> Instruction 1:
Render the records as a two-column CSV with the header row rank,name. Use only the part of the records that opens with the line containing "family: Myristicaceae" and closes with the line containing "genus: Agaricus", both lines included. Give one row per line, with each field quoted and any line breaks inside a field replaced by spaces.

..............................

But what did those for whom David had been so good do when he was struggling and stumbling through life (Psalms 35:15)? They gathered around him, not to help him, but to laugh at him. That is also what the enemies of the Lord Jesus did to Him (Matthew 27:27; Luke 23:1). They repaid Him hatred for His love.

The people who, when David was in distress, so gathered around him to mock him, “smiters”. David didn’t know them. “They slandered” or “they tore” him, that is, his reputation, to pieces with their slanders. They did “without ceasing”. David’s enemies did not know how to stop, they just went on and on.

David also knows how they behave when they are among themselves, in their own circle (Psalms 35:16). It is a company of “godless jesters at a feast”. The Hebrew word has the meaning of people who for the sake of a small reward (a cookie) are willing to mock others.

Perhaps we can think of people who sat at Saul’s table and told Saul lies about him (1 Samuel 24:10). These jesters did this to be in Saul’s good graces and to take advantage of him as much as possible (1 Samuel 22:7). Therefore, they “gnashed … their teeth” at him, which means they were plotting evil (Psalms 37:12). They were out to gain. That did not come because David always escaped their hands.

Verses 17-21

Cry for Redemption

How long will the “Lord” – Adonai, Commander, Sovereign Ruler – remain idly “look on” (Psalms 35:17)? When will He take the action for which David has called Him in Psalms 35:1-Leviticus :? While in these psalms a repetition of thoughts occurs each time as a form of poetry, this form of poetry is interrupted by the fact that this question stands alone, without repetition. This emphasizes the distress of the psalmist.

Devastating deeds are being done against His anointed King. He begs God to deliver his soul from them. “My only [life]” means “I have no more”. This is about David’s life, which was the only thing he had left. And even that was threatened by hungry, powerful, life-threatening lions.

David knows that God will stand up for him and deliver him and he intends not to be silent about that (Psalms 35:18). He will give Him thanks for it “in the great congregation”, and “among a mighty throng” he will praise Him. As in Psalm 22, the LORD’s deliverance extends to praise in the assembly (Psalms 22:22), yes, the great assembly (Psalms 22:25), the latter pointing to the fullness of Israel in the realm of peace.

..............................

> Instruction 2:
Extend the commentary on Psalm 35 with the next few paragraphs, starting right after its final sentence.

..............................

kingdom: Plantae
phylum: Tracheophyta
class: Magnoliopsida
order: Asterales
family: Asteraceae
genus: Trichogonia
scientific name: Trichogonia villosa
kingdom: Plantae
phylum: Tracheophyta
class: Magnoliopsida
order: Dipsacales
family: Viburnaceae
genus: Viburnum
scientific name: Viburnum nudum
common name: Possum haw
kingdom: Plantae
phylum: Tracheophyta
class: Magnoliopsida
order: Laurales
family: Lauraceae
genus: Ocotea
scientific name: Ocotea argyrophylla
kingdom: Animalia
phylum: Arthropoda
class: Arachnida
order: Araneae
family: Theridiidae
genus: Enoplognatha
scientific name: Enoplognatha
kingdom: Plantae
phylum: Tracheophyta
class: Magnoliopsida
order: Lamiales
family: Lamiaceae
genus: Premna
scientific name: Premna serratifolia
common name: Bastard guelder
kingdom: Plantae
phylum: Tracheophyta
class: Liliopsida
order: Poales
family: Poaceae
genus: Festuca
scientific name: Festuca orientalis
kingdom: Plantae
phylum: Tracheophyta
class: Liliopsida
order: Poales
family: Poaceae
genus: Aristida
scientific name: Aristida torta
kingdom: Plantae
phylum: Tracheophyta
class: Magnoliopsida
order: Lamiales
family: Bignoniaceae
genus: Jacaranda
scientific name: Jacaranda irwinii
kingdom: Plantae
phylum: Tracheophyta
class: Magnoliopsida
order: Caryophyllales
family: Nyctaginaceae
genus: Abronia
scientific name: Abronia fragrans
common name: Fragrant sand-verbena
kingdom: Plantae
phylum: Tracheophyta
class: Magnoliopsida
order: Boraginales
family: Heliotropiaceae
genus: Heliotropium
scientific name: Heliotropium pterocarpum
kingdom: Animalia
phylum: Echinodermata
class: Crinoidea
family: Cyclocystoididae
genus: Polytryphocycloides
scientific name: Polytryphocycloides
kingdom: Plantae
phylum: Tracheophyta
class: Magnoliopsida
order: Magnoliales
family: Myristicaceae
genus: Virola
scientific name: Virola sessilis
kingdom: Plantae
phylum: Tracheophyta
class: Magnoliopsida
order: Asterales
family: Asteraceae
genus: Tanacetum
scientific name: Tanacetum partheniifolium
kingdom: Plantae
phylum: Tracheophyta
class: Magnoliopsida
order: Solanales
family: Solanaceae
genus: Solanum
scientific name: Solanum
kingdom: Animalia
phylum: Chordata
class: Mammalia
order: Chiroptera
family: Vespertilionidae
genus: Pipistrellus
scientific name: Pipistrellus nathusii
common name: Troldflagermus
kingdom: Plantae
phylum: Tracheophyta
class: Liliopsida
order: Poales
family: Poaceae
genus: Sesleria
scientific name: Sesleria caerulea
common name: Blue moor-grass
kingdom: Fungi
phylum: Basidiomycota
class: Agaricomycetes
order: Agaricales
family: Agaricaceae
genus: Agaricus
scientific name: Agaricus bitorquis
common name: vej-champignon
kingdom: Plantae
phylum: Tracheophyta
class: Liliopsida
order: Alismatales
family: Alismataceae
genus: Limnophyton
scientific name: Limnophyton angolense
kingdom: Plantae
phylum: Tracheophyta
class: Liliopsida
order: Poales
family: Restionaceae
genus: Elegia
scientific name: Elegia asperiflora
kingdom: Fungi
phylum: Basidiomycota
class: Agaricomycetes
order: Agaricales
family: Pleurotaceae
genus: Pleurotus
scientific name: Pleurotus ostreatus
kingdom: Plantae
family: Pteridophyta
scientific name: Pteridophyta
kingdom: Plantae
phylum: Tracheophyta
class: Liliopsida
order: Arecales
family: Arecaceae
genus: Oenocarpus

..............................

> Written reply 1:
rank,name
"family:","Myristicaceae"
"genus:","Virola"
"scientific name:","Virola sessilis"
"kingdom:","Plantae"
"phylum:","Tracheophyta"
"class:","Magnoliopsida"
"order:","Asterales"
"family:","Asteraceae"
"genus:","Tanacetum"
"scientific name:","Tanacetum partheniifolium"
"kingdom:","Plantae"
"phylum:","Tracheophyta"
"class:","Magnoliopsida"
"order:","Solanales"
"family:","Solanaceae"
"genus:","Solanum"
"scientific name:","Solanum"
"kingdom:","Animalia"
"phylum:","Chordata"
"class:","Mammalia"
"order:","Chiroptera"
"family:","Vespertilionidae"
"genus:","Pipistrellus"
"scientific name:","Pipistrellus nathusii"
"common name:","Troldflagermus"
"kingdom:","Plantae"
"phylum:","Tracheophyta"
"class:","Liliopsida"
"order:","Poales"
"family:","Poaceae"
"genus:","Sesleria"
"scientific name:","Sesleria caerulea"
"common name:","Blue moor-grass"
"kingdom:","Fungi"
"phylum:","Basidiomycota"
"class:","Agaricomycetes"
"order:","Agaricales"
"family:","Agaricaceae"
"genus:","Agaricus"

> Written reply 2:
But it is still not that far. The second section of the psalm ends with an intention to sing a song of praise (Psalms 35:18), but the third section (Psalms 35:19-Hosea :) begins with the present condition in which the enemy rejoices over David’s condition. Hence, David again turns to God, this time with two questions (Psalms 35:19). The first is that he asks God to see to it that those who are his enemies for false reasons will not be able to rejoice over him.

The second is that those who hate him “without cause” will not have an opportunity to inform one another of their plans to kill him through sneaky signals of winks. People who send signals by winking are making up falsehoods (Proverbs 16:30). They are not sincere; they will not openly say what they mean (Proverbs 6:12-1 Chronicles :). They share secrets with each other that cannot bear the light of day and are therefore signaled to each other in the dark language of secrecy.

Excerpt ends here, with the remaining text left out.